Exercise requirements :: Below are the records; reproduce all of them exactly but without any images.

# # # #

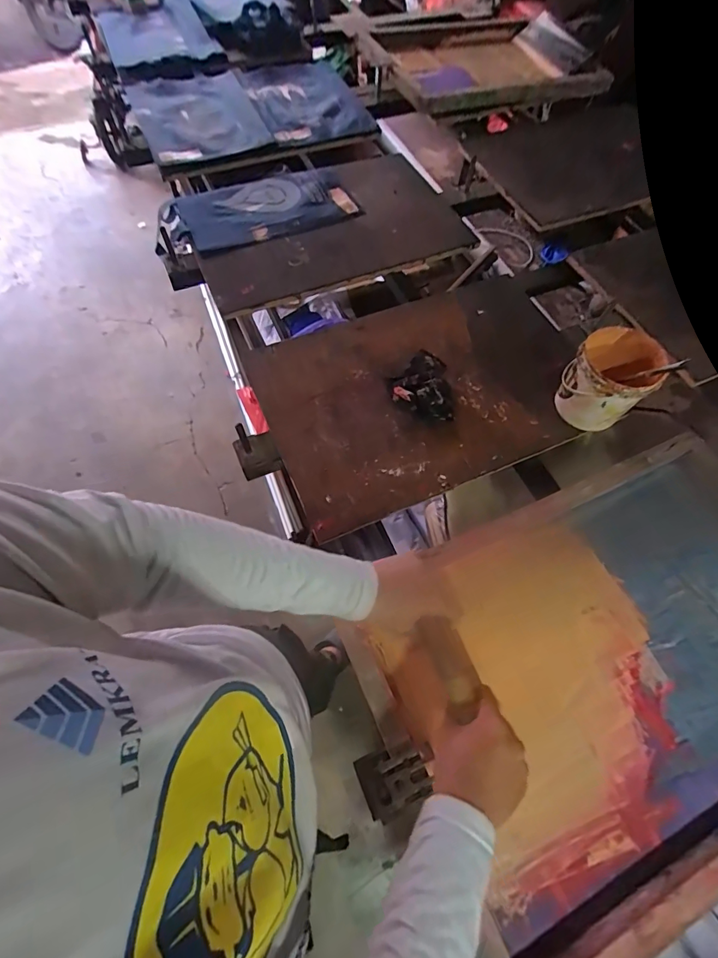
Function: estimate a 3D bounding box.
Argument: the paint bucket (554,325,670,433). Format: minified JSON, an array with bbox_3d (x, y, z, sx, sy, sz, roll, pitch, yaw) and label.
[{"bbox_3d":[0.412,-0.161,0.712,0.126,0.128,0.149,40,68,17],"label":"paint bucket"}]

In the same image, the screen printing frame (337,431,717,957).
[{"bbox_3d":[0.351,0.230,0.561,0.656,0.056,0.449,-20,65,-14],"label":"screen printing frame"}]

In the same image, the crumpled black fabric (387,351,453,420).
[{"bbox_3d":[0.109,-0.174,0.756,0.106,0.032,0.152,3,64,-2],"label":"crumpled black fabric"}]

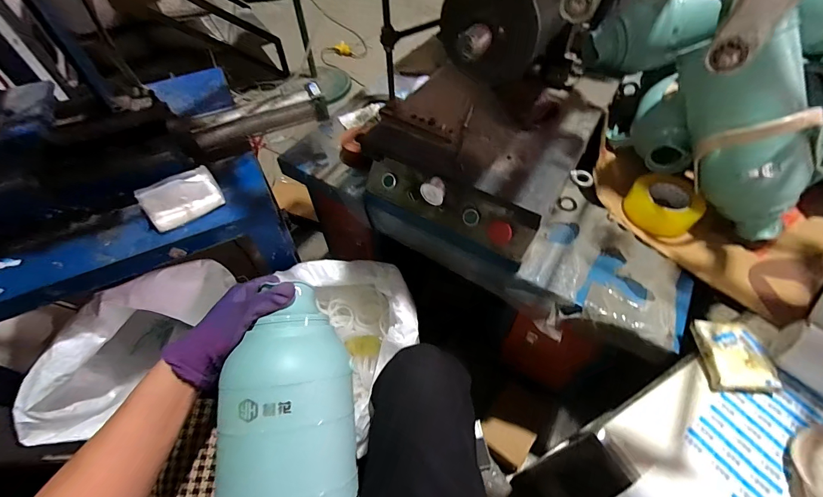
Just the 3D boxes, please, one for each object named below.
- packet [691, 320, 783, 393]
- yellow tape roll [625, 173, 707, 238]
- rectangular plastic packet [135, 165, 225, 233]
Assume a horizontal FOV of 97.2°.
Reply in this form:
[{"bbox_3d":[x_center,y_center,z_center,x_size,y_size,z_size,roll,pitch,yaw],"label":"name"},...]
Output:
[{"bbox_3d":[0.485,0.162,0.549,0.083,0.032,0.103,2,54,2],"label":"packet"},{"bbox_3d":[0.506,-0.088,0.729,0.128,0.054,0.128,0,54,1],"label":"yellow tape roll"},{"bbox_3d":[-0.416,-0.097,0.653,0.127,0.057,0.081,-35,61,-22],"label":"rectangular plastic packet"}]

# # # #

Answer to this exercise ::
Function: estimate a 3D bounding box.
Argument: the paint bucket (554,325,670,433). Format: minified JSON, an array with bbox_3d (x, y, z, sx, sy, sz, roll, pitch, yaw) and label.
[{"bbox_3d":[0.412,-0.161,0.712,0.126,0.128,0.149,40,68,17],"label":"paint bucket"}]

In the same image, the screen printing frame (337,431,717,957).
[{"bbox_3d":[0.351,0.230,0.561,0.656,0.056,0.449,-20,65,-14],"label":"screen printing frame"}]

In the same image, the crumpled black fabric (387,351,453,420).
[{"bbox_3d":[0.109,-0.174,0.756,0.106,0.032,0.152,3,64,-2],"label":"crumpled black fabric"}]

Just the 3D boxes, please, one for each object named below.
- packet [691, 320, 783, 393]
- yellow tape roll [625, 173, 707, 238]
- rectangular plastic packet [135, 165, 225, 233]
Assume a horizontal FOV of 97.2°.
Reply in this form:
[{"bbox_3d":[x_center,y_center,z_center,x_size,y_size,z_size,roll,pitch,yaw],"label":"name"},...]
Output:
[{"bbox_3d":[0.485,0.162,0.549,0.083,0.032,0.103,2,54,2],"label":"packet"},{"bbox_3d":[0.506,-0.088,0.729,0.128,0.054,0.128,0,54,1],"label":"yellow tape roll"},{"bbox_3d":[-0.416,-0.097,0.653,0.127,0.057,0.081,-35,61,-22],"label":"rectangular plastic packet"}]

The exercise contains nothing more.